EXCERPTED PASSAGE Start Marker

This is kind of cool, in many fine ways:


http://consumerist.com/2010/12/ikea-gives-out-bikes-to-12400-employees.html


Of course, I've gotten the impression that the west suburbs are not exactly the most bike-friendly part of town... but maybe a hundred new cyclists on the roads will improve that.


Alternately, maybe some of us will be able to pick up Ikea bikes cheap within a few months... ;-)


jamesk
2010-12-08 20:22:27

that is really awesome! i love ikea and i love this!


stefb
2010-12-08 20:42:03

I was just telling Kayla, "I bet they pop up on CL soon."


ndromb
2010-12-08 20:57:14

First, that is pretty cool.


Second, I think I've been to about a half dozen different Ikea stores in various parts of the US, and none of them are located in places I'd want to bike to. Mostly right off the freeway in the midst of some giant retail parking hell. Maybe their EU stores are better in this respect?


Third, if Ikea was making bikes, that is exactly the bike I imagined they would make.


But it is the thought that counts, right? Hopefully it gets a fraction of those 12k people interested in biking and they eventually get a non-disposable bike to ride around.


dwillen
2010-12-08 20:59:22

i guess i was hoping for a better designed bike, not something that looks like a walmart bike from 2002


erok
2010-12-08 21:44:59

Aww man, just what we need, more junk bikes on CL...


sgtjonson
2010-12-08 22:21:56

+1 to erok's comment about the design. it's a little bit funny that they get it flat packed. ouch.

EXCERPTED PASSAGE End Marker

TASK PROMPT: Can you replace "non-disposable bike" with "sturdier bike" in the forum thread about Ikea's employee bikes and give back the stretch starting at "But it is the" and ending at "to ride around."?

RECORDS PROVIDED Start Marker

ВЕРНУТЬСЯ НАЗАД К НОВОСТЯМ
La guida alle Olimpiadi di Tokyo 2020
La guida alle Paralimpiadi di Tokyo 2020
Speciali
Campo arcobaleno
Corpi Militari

RECORDS PROVIDED End Marker

ANSWER SPACE:
But it is the thought that counts, right? Hopefully it gets a fraction of those 12k people interested in biking and they eventually get a sturdier bike to ride around.